Hai mai sentito parlare delle famigerate “Stalkwords” su Wikipedia? Se no, è probabile che tu non sia un vero avventuriero del web, perché queste parole tabù stanno suscitando polemiche e indignazione nella cosiddetta “enciclopedia libera”. Sì, stai leggendo bene: Wikipedia, l’antico tempio della conoscenza online, non è così liberale come sembra.

Le Stalkwords: Che cosa sono?
Le “Stalkwords” sono una serie di parole e frasi che, se inserite in un articolo Wikipedia, possono far scattare l’allarme della censura e portare all’immediato bando dell’utente che osa pronunciarle. Alcuni potrebbero dire che queste parole tabù sono necessarie per preservare la qualità e l’accuratezza delle informazioni su Wikipedia, ma altri vedono in esse un’ombra minacciosa sull’idea stessa di una “enciclopedia libera”.
Wikipedia: Un Paradiso Illusorio della Libera Espressione?
Quando pensiamo a Wikipedia, spesso immaginiamo una comunità globale di appassionati di conoscenza, lavorando insieme in perfetta armonia per condividere le loro sapienze con il mondo. Ma la realtà è molto più complessa. Le Stalkwords rappresentano una delle sfide più controverse di Wikipedia, mettendo in dubbio il suo status di “enciclopedia libera”.
Il Paradosso della Libertà a Wikipedia
Chiaramente, Wikipedia non è il selvaggio west dell’Internet, dove qualsiasi cosa va. Ma il problema qui è la percezione distorta: Wikipedia si presenta come un luogo dove le persone possono contribuire e collaborare liberamente, ma allo stesso tempo ha una serie di parole e frasi tabù che possono far finire chi le utilizza nell’angolo dei cattivi. È come se avessero una piccola milizia digitale che sorveglia ogni passo che fai.
L’Arbitrarietà delle Stalkwords
Una delle cose più frustranti delle Stalkwords è la loro arbitrarietà. Così, cosa può innescare il temuto ban su Wikipedia? Potrebbe essere qualsiasi cosa, da parole politicamente cariche a termini scientifici complessi.
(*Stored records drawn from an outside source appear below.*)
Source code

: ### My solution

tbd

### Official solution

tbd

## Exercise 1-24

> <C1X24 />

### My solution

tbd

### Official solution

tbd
È come camminare su un campo minato linguistico. Un passo falso e… BOOM! Sei fuori.
Il Paradosso delle Stalkwords
Il paradosso delle Stalkwords è che Wikipedia afferma di essere “libera”, ma allo stesso tempo esercita un controllo feroce sulla lingua e sul contenuto. Chi controlla le Stalkwords? Chi decide cosa è accettabile e cosa no? E perché dovremmo chiamarla “enciclopedia libera” quando sembra più un’enclave di dittatura linguistica?
Un esempio pratico il mio nome e cognome
Un esempio pratico a supporto del caso è il mio nome e cognome: Marco Ilardi.
Come ho scritto anche nel mio libro La spunta blu, creare pagine Wikipedia per la propria brand reputation è una cosa da non fare assolutamente. Stessa cosa anche per un profilo Wikidata.
Questo perché malgrado tu abbia inserito centinaia di referenze anche di un certo profilo, link a profili accademici, pubblicazioni scientifiche di alto livello, hai scritto due libri, ricerca universitaria sei soggetto al giudizio di ragazzini che fanno i leoni da tastiera dietro un account amministratore Wikipedia.
Dal momento che sono capace di creare un knowledge panel di Google anche senza Wikipedia non ne sento assolutamente la mancanza.
Sul libro troverete le tecniche da utilizzare per incoraggiare l’algoritmo del knowledge graph di Google ad identificarvi come una entità nota e generare un knowledge panel come il mio.

Wikipedia, Un Luogo di Conoscenza o Controllo?
Finisco le mie osservazioni dicendo che secondo me le Stalkwords su Wikipedia gettano un’ombra sulla sua reputazione di “enciclopedia libera”.
Mentre la censura potrebbe essere giustificata in alcune circostanze, la sua applicazione arbitraria e la mancanza di trasparenza suscitano legittime preoccupazioni.
Wikipedia, ombra o realtà, è una questione che merita una riflessione approfondita da parte di tutti coloro che cercano la conoscenza online davvero libera e priva di censure.
Nel frattempo, tieniti alla larga dalle Stalkwords, amico lettore, se vuoi evitare di essere bandito da questo curioso mondo di conoscenza non libera ma ‘controllata’ che si chiama Wikipedia.